## WHAT THIS EXERCISE ASKS:
[A] Answer these from the post about Sam below:
(i) Until what time was Sam asked to leave his phone alone?
(ii) Where in the house is Sam's room?
(iii) What is the only expense Sam will have to pay at the farm home?
[B] Carry on the post about Sam below, beginning right after its final sentence.

## TEXT:
Please pray for our Sam today as he is struggling .... majorly .... big time struggling with life!
He has had a very rough learning curve week and that has seemed to really mess with his head. We had a good day this week working with him on the farm (even after a serious issue arose just the night before) and then this morning I asked for him to please leave his phone alone until 8 -- just as Isaac and Hannah have to leave their ipod alone until this time too (explaining yet again how it is not fair and confusing for them when he sits around texting doing nothing... {and he should be getting ready to start his day with us on the farm) and they are busy getting ready for their day.) The rule of no iPods/iphones in the bedrooms still applies to all kids no matter their age and living in our home.
He replied 'ya' and as we continued on with our morning, he took the phone to his room (in the basement) and we tried to talk to him again... and we were met with He is moving out then. (we think he is having a serious braininjury moment right now where his brain is telling him that the sky is green, the grass is blue and up is down and down is up....)
Now, we have been working with him to get him moved out to one of our farm homes for the first of May .... this is about 20 days away. He will only have to pay utilities and we are helping to get the house ready for him, giving him furniture, a car, etc. I have told him to make a list of groceries he thinks he will need to get started with and I will go shopping with him and pay for the groceries ...
His attitude this morning is he is tired of living here and wants out.

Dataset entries
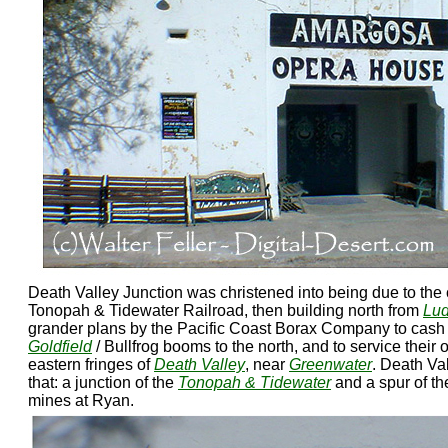
Death Valley Junction was christened into being due to the 
Tonopah & Tidewater Railroad, then building north from
Lud
grander plans by the Pacific Coast Borax Company to cash 
Goldfield
/ Bullfrog booms to the north, and to service thei
eastern fringes of
Death Valley
, near
Greenwater
. Death Va
that: a junction of the
Tonopah & Tidewater
and a spur of th
mines at Ryan.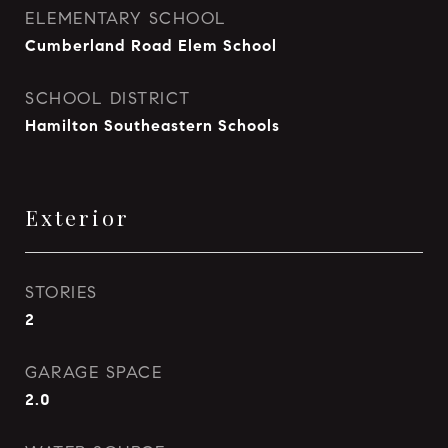
ELEMENTARY SCHOOL
Cumberland Road Elem School
SCHOOL DISTRICT
Hamilton Southeastern Schools
Exterior
STORIES
2
GARAGE SPACE
2.0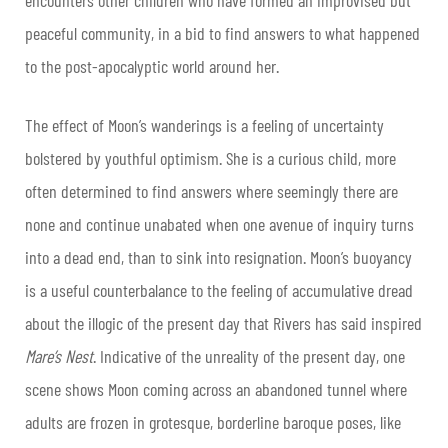
peaceful community, in a bid to find answers to what happened
to the post-apocalyptic world around her.
The effect of Moon’s wanderings is a feeling of uncertainty
bolstered by youthful optimism. She is a curious child, more
often determined to find answers where seemingly there are
none and continue unabated when one avenue of inquiry turns
into a dead end, than to sink into resignation. Moon’s buoyancy
is a useful counterbalance to the feeling of accumulative dread
about the illogic of the present day that Rivers has said inspired
Mare’s Nest
. Indicative of the unreality of the present day, one
scene shows Moon coming across an abandoned tunnel where
adults are frozen in grotesque, borderline baroque poses, like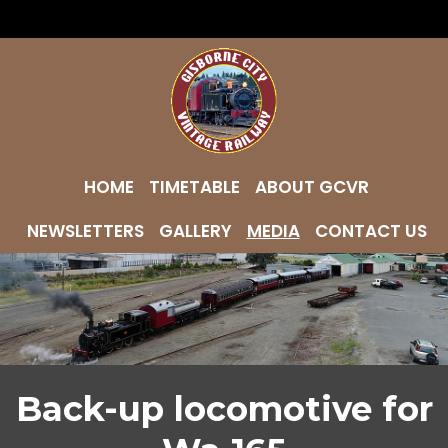
HOME
TIMETABLE
ABOUT GCVR
NEWSLETTERS
GALLERY
MEDIA
CONTACT US
Back-up locomotive for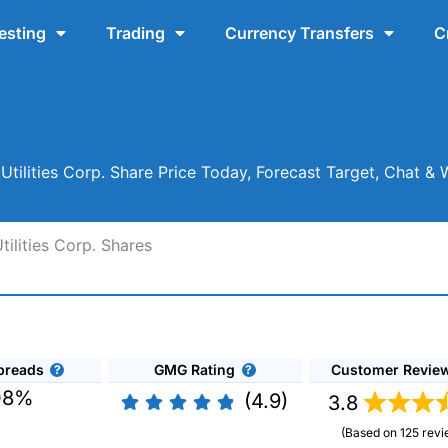
esting
Trading
Currency Transfers
C
Utilities Corp. Share Price Today, Forecast Target, Chat &
ilities Corp. Shares
preads
GMG Rating
Customer Revie
08%
(4.9)
3.8
(Based on 125 revi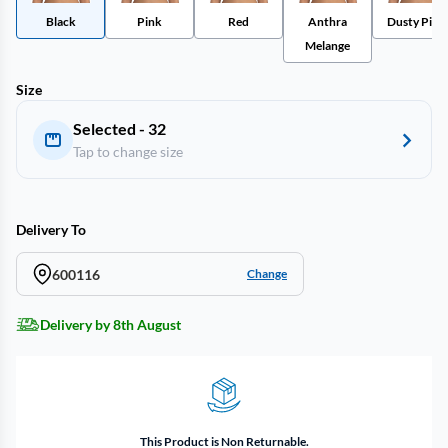
Black
Pink
Red
Anthra
Dusty Pink
Melange
Size
Selected - 32
Tap to change size
Delivery To
600116
Change
Delivery by 8th August
This Product is Non Returnable.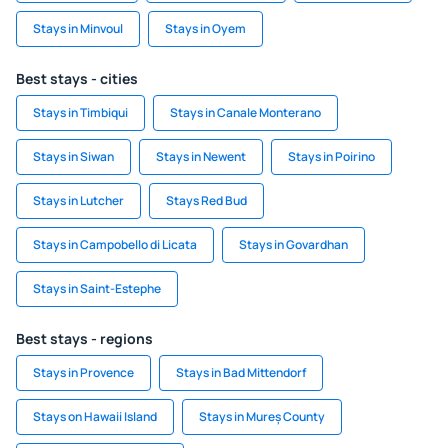
Stays in Minvoul
Stays in Oyem
Best stays - cities
Stays in Timbiqui
Stays in Canale Monterano
Stays in Siwan
Stays in Newent
Stays in Poirino
Stays in Lutcher
Stays Red Bud
Stays in Campobello di Licata
Stays in Govardhan
Stays in Saint-Estephe
Best stays - regions
Stays in Provence
Stays in Bad Mittendorf
Stays on Hawaii Island
Stays in Mureș County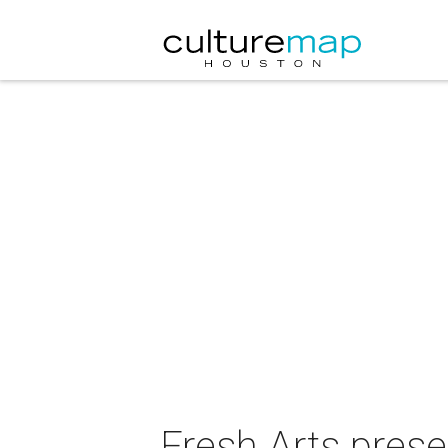
Fresh Arts prese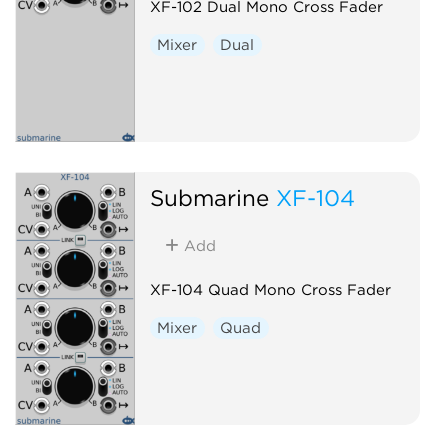
XF-102 Dual Mono Cross Fader
Mixer
Dual
Submarine
XF-104
Add
XF-104 Quad Mono Cross Fader
Mixer
Quad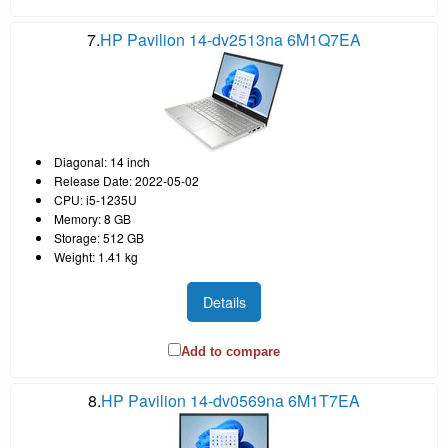
7.
HP Pavilion 14-dv2513na 6M1Q7EA
Diagonal: 14 inch
Release Date: 2022-05-02
CPU: i5-1235U
Memory: 8 GB
Storage: 512 GB
Weight: 1.41 kg
Details
Add to compare
8.
HP Pavilion 14-dv0569na 6M1T7EA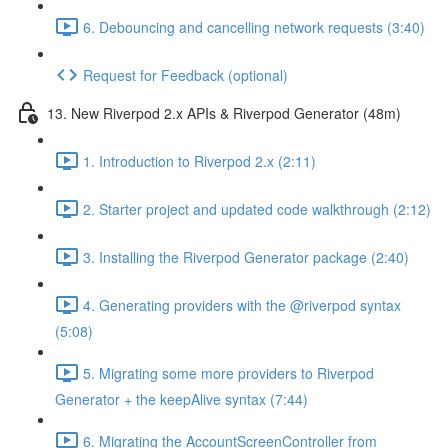
6. Debouncing and cancelling network requests (3:40)
Request for Feedback (optional)
13. New Riverpod 2.x APIs & Riverpod Generator (48m)
1. Introduction to Riverpod 2.x (2:11)
2. Starter project and updated code walkthrough (2:12)
3. Installing the Riverpod Generator package (2:40)
4. Generating providers with the @riverpod syntax
(5:08)
5. Migrating some more providers to Riverpod
Generator + the keepAlive syntax (7:44)
6. Migrating the AccountScreenController from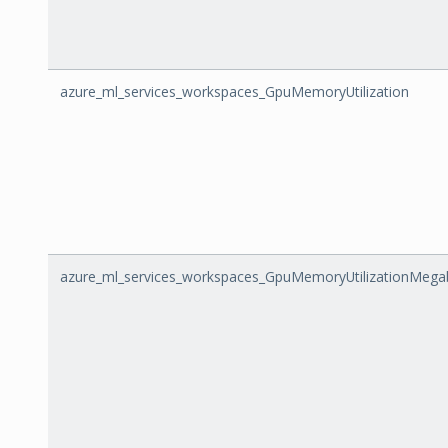
azure_ml_services_workspaces_GpuMemoryUtilization
azure_ml_services_workspaces_GpuMemoryUtilizationMega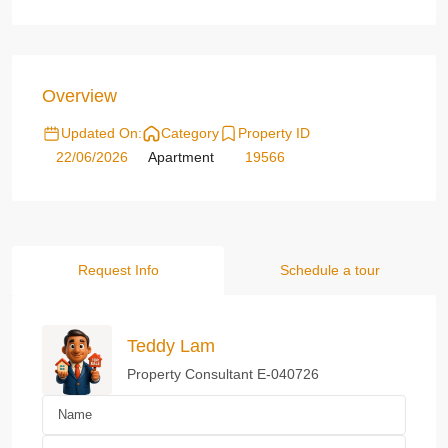
Overview
Updated On:
Category
Property ID
22/06/2026
Apartment
19566
Request Info
Schedule a tour
Teddy Lam
Property Consultant E-040726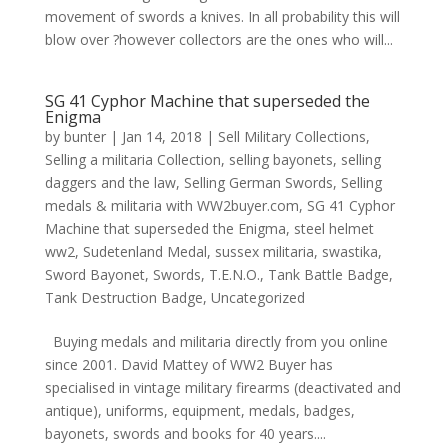
movement of swords a knives. In all probability this will
blow over ?however collectors are the ones who will...
SG 41 Cyphor Machine that superseded the
Enigma
by
bunter
|
Jan 14, 2018
|
Sell Military Collections
,
Selling a militaria Collection
,
selling bayonets
,
selling
daggers and the law
,
Selling German Swords
,
Selling
medals & militaria with WW2buyer.com
,
SG 41 Cyphor
Machine that superseded the Enigma
,
steel helmet
ww2
,
Sudetenland Medal
,
sussex militaria
,
swastika
,
Sword Bayonet
,
Swords
,
T.E.N.O.
,
Tank Battle Badge
,
Tank Destruction Badge
,
Uncategorized
Buying medals and militaria directly from you online
since 2001. David Mattey of WW2 Buyer has
specialised in vintage military firearms (deactivated and
antique), uniforms, equipment, medals, badges,
bayonets, swords and books for 40 years....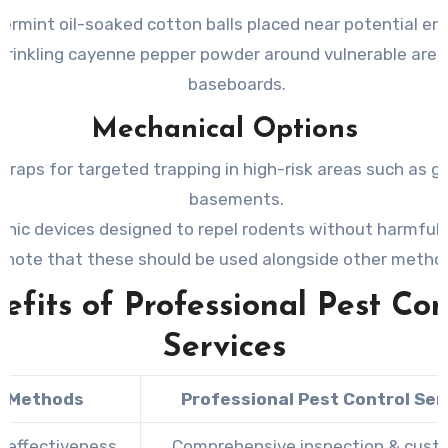
ermint oil-soaked cotton balls placed near potential en
prinkling cayenne pepper powder around vulnerable areas
baseboards.
Mechanical Options
traps for targeted trapping in high-risk areas such as g
basements.
onic devices designed to repel rodents without harmful
(note that these should be used alongside other metho
efits of Professional Pest Con
Services
Y Methods
Professional Pest Control Ser
d effectiveness
Comprehensive inspection & cust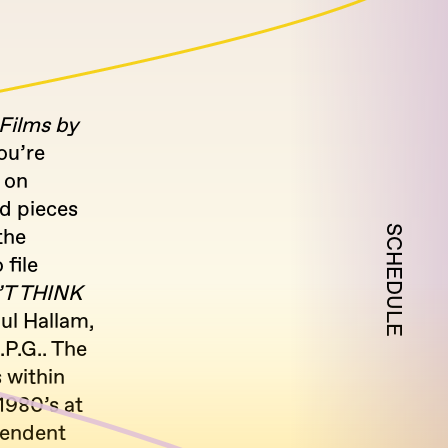
ilms by
ou’re
 on
nd pieces
SCHEDULE
 the
 file
T THINK
ul Hallam,
P.G.. The
 within
980’s at
pendent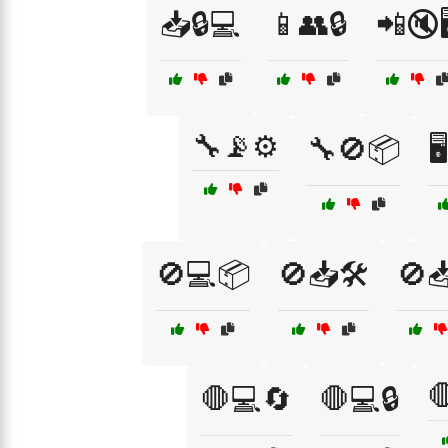
📥🔒💻
📱👥🔒
📲🔇🖥
🔧📡⚙️
🔧🚫📦

🚫💻📦
🚫📥🛠️
🚫

🛑💻🔄
🛑💻🔒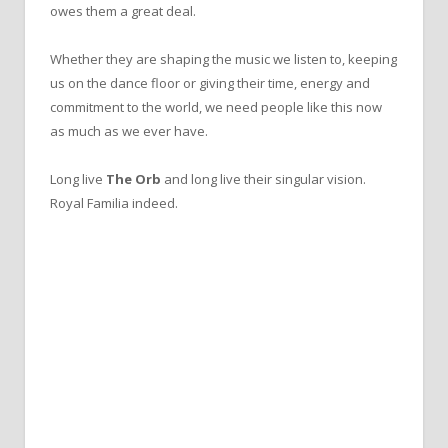
owes them a great deal.
Whether they are shaping the music we listen to, keeping
us on the dance floor or giving their time, energy and
commitment to the world, we need people like this now
as much as we ever have.
Long live
The Orb
and long live their singular vision.
Royal Familia indeed.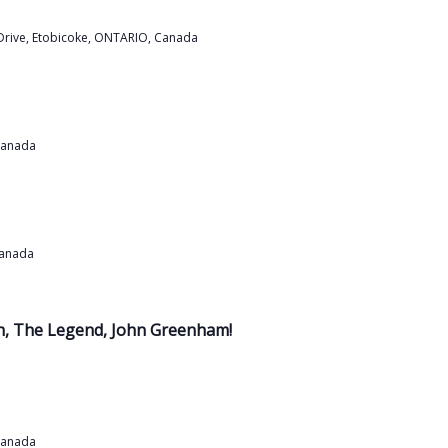
Drive, Etobicoke, ONTARIO, Canada
Canada
Canada
th, The Legend, John Greenham!
Canada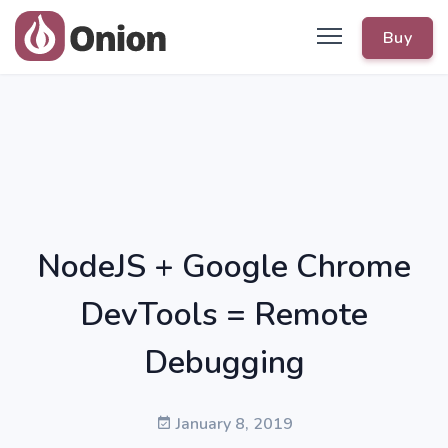
Buy
NodeJS + Google Chrome
DevTools = Remote
Debugging
January 8, 2019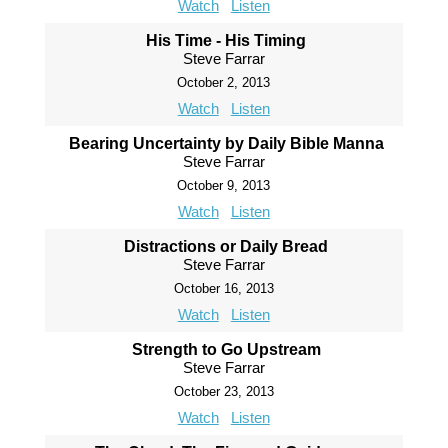
Watch
Listen
His Time - His Timing
Steve Farrar
October 2, 2013
Watch
Listen
Bearing Uncertainty by Daily Bible Manna
Steve Farrar
October 9, 2013
Watch
Listen
Distractions or Daily Bread
Steve Farrar
October 16, 2013
Watch
Listen
Strength to Go Upstream
Steve Farrar
October 23, 2013
Watch
Listen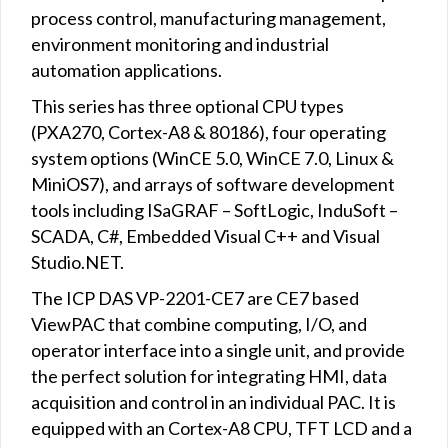
process control, manufacturing management,
environment monitoring and industrial
automation applications.
This series has three optional CPU types
(PXA270, Cortex-A8 & 80186), four operating
system options (WinCE 5.0, WinCE 7.0, Linux &
MiniOS7), and arrays of software development
tools including ISaGRAF – SoftLogic, InduSoft –
SCADA, C#, Embedded Visual C++ and Visual
Studio.NET.
The ICP DAS VP-2201-CE7 are CE7 based
ViewPAC that combine computing, I/O, and
operator interface into a single unit, and provide
the perfect solution for integrating HMI, data
acquisition and control in an individual PAC. It is
equipped with an Cortex-A8 CPU, TFT LCD and a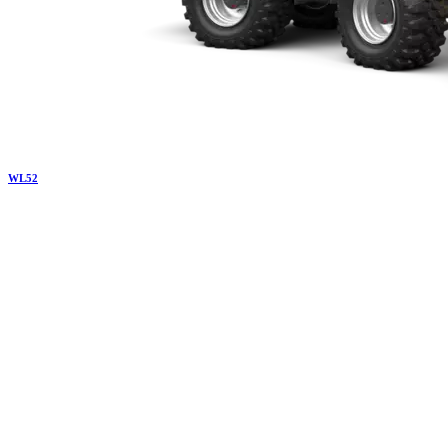
WL
52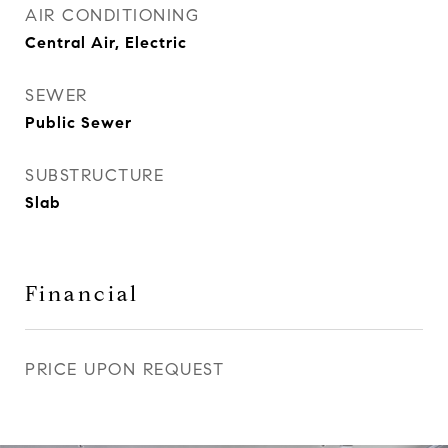
AIR CONDITIONING
Central Air, Electric
SEWER
Public Sewer
SUBSTRUCTURE
Slab
Financial
PRICE UPON REQUEST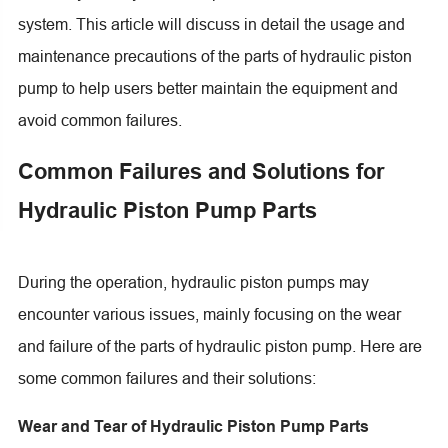
system. This article will discuss in detail the usage and
maintenance precautions of the parts of hydraulic piston
pump to help users better maintain the equipment and
avoid common failures.
Common Failures and Solutions for
Hydraulic Piston Pump Parts
During the operation, hydraulic piston pumps may
encounter various issues, mainly focusing on the wear
and failure of the parts of hydraulic piston pump. Here are
some common failures and their solutions:
Wear and Tear of Hydraulic Piston Pump Parts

## ANSWERS BY TASK:
[A]
(i) Until 8.
(ii) In the basement.
(iii) Utilities.

[B]
The earlier issue that happened this week will be a big obstacle once he does move out -- and I have tried to point out the good reasoning to moving into town (closer to work -- 10 mins so less $$ for gas), less time spent driving when he is tired and fatiguing, closer to activities that he enjoys, no worries to bad weather and driving.... etc etc.
I feel like he has a 'friend' and his mom working on his head. They have asked him to move in with them a few times he says, yet then in the next breath he tells us how they are really struggling financially. He says she will drive him to work (even farther then what he will drive if he lives in the other house -- and we pointed out that that would be a 4X gas bill for him... at possibly $1.30/L) I dont see why another parent would step in with these kinds of offers when they KNOW what we are doing already for him and then I question what has HE been telling them about here that would cause them to make the offer. (and not possibly ask us about it ....) I am at my witts end... I am sick with a cold or chest infection, I am tired, I am mentally exhausted and I am in desperate need of a good crying jag....
Please pray for Sam today. I am struggling to not sit and worry and cry and worry and cry some more. I am trying very hard to hand this to God and let Him do what He does... but then my mama brain kicks in and ... well, you know what happens.